*TEXT EXCERPT*:
Closed mszpot-future-processing closed 3 months ago
Thanks for opening your first issue here! Be sure to follow the issue template! If you are willing to raise PR to address this issue please do so, no need to wait for approval.
Hi, I think this is expected behavior. As stated in https://airflow.apache.org/docs/apache-airflow/stable/tutorial/taskflow.html#using-the-taskflow-api-with-complex-conflicting-python-dependencies, you have to make sure the functions are serializable and that they only use local imports for additional dependencies you use
.
I'll close this one. Feel free to reopen if there's more to discuss. Thanks 🙂
I rewrote the script:
def lag_tasks_with_filter(
channel,
demo,
window_size,
lag_week,
filter_col,
lag_task_role,
intermittent_data_location,
playground_bucket
):
return GlueJobOperator(
task_id=f"create_lags_task_{channel}_{demo}_w{window_size}_lag{lag_week}_filter{filter_col}",
job_name=config.generate_job_name(f"lag{lag_week}-weeks{window_size}-" + f"filter{filter_col}-job-{channel}-{demo}"),
script_location=config.get_bridge_script("lags_bridge_script.py"),
iam_role_name=lag_task_role,
script_args={
"--lagWithCatPath": f"s3://{intermittent_data_location}/output/with_cat" + f"/channel={channel}/demographic={demo}",
"--rawDataInputPath": f"s3://{playground_bucket}/output/oneyear" + f"/channel={channel}/demographic_code={demo}/",
"--numberOfLagWeeks": str(lag_week),
"--windowSizeWeeks": str(window_size),
"--filterCol": filter_col,
"--taskId": f"create_lags_task_{channel}_{demo}_w{window_size}_lag{lag_week}_filter{filter_col}",
},
create_job_kwargs={
"WorkerType": "G.2X",
"NumberOfWorkers": 5,
"GlueVersion": "4.0",
"DefaultArguments": {
"--job-language": "python",
"--enable-job-insights": "true",
"--enable-metrics": "true",
"--enable-auto-scaling": "true",
"--enable-observability-metrics": "true",
"--TempDir": f"s3://{config.get_environment_variable('glue_tmp_dir_location', default_var='undefined')}",
"--extra-py-files": config.get_asset_file_location(
"ctc_telligence_forecasting_data_product-0.0.1-py3-none-any.whl"
),
"--enable-spark-ui": "true",
"--spark-event-logs-path": f"s3://{config.get_environment_variable('glue_spark_ui_logs_location', default_var='undefined')}",
},
},
update_config=True,
)
@dag(dag_id='chore_task_group_stage3', schedule=None, catchup=False)
def pipeline():
ts = DummyOperator(task_id='start')
te = DummyOperator(task_id='end')
t1 = lag_tasks_with_filter.partial(lag_task_role=stage3_task_role, intermittent_data_location=intermittent_data_location, playground_bucket=playground_bucket).expand(channel=channels, demo=demos, window_size=window_sizes, lag_week=lag_weeks, filter_col=filter_cols)
ts >> t1 >> te
pipeline()
But now getting:
AttributeError: 'function' object has no attribute 'partial'
@Lee-W , I can't re-open the issue. Are you able to do so?
Instead of returning an operator through taskflow and than use partial
, we should use partial
directly on the operator instead
I added return GlueJobOperator(.....).partial(...

[Dataset items]
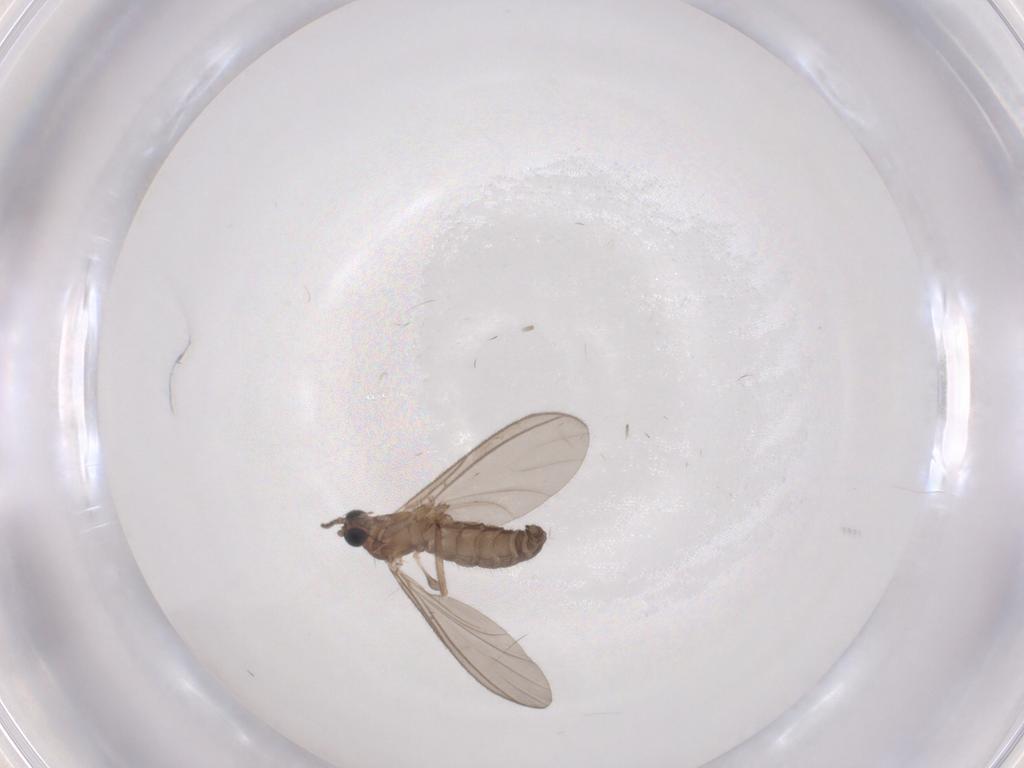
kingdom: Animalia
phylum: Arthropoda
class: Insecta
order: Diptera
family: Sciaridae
* * *
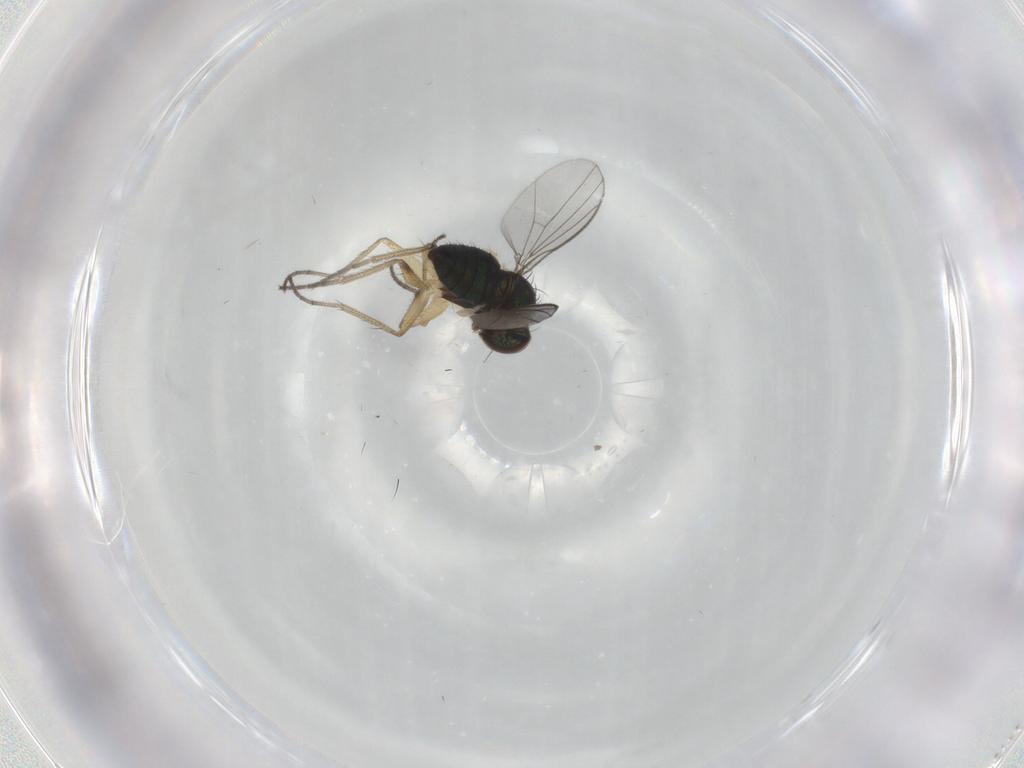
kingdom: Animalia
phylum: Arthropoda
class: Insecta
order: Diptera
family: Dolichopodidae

*PROBLEMS*:
1. List the parameters that the lag_tasks_with_filter function accepts in the Airflow issue thread.
2. Continue the Airflow issue thread from the point where it stops.

*ANSWERS*:
1.
channel
demo
window_size
lag_week
filter_col
lag_task_role
intermittent_data_location
playground_bucket

2.
and got new error:
Broken DAG: [/usr/local/airflow/dags/chore-check-task-group/stage3.py] Traceback (most recent call last):
File "/usr/local/airflow/.local/lib/python3.11/site-packages/airflow/models/taskmixin.py", line 262, in set_downstream
self._set_relatives(task_or_task_list, upstream=False, edge_modifier=edge_modifier)
File "/usr/local/airflow/.local/lib/python3.11/site-packages/airflow/models/taskmixin.py", line 214, in _set_relatives
task_object.update_relative(self, not upstream, edge_modifier=edge_modifier)
^^^^^^^^^^^^^^^^^^^^^^^^^^^
AttributeError: 'function' object has no attribute 'update_relative'
Something like the following should be used instead
ts = DummyOperator(task_id='start')
te = DummyOperator(task_id='end')
t1 = GlueJobOperator(.....).partial(...).expand(...)
# setting dependencies
ts >> t1 >> te
And what about variables I use inside GlueOperator? Will test below:
t1 = GlueJobOperator(
task_id=f"create_task_{abc}_{def}",
job_name=config.generate_job_name(f"job{abc}-{def}"),
script_location=config.get_bridge_script("bridge_script.py"),
iam_role_name=lag_task_role....).partial(abc=abc).expand(def=def....
We can use another operator (probably Python or Bash?) to generate the list of args https://airflow.apache.org/docs/apache-airflow/stable/authoring-and-scheduling/dynamic-task-mapping.html#task-generated-mapping
Will play around with it but the goal is to have n gluejobs generated with various values injected with expand
Generating list of args won't help because I need to iterate n-gluejobs with various parms. It seems I may need to go with classic loop without dyanmic mapping.
The list you generate and passes into expand
will later be used to generate n-gluejobs
ts = DummyOperator(task_id='start')
te = DummyOperator(task_id='end')
t1 = GlueJobOperator(.....).partial(...).expand(x=[1, 2, 3])
ts >> t1 >> te
# will be translated in to something similar to "ts >> [t1, t1, t1] >> te"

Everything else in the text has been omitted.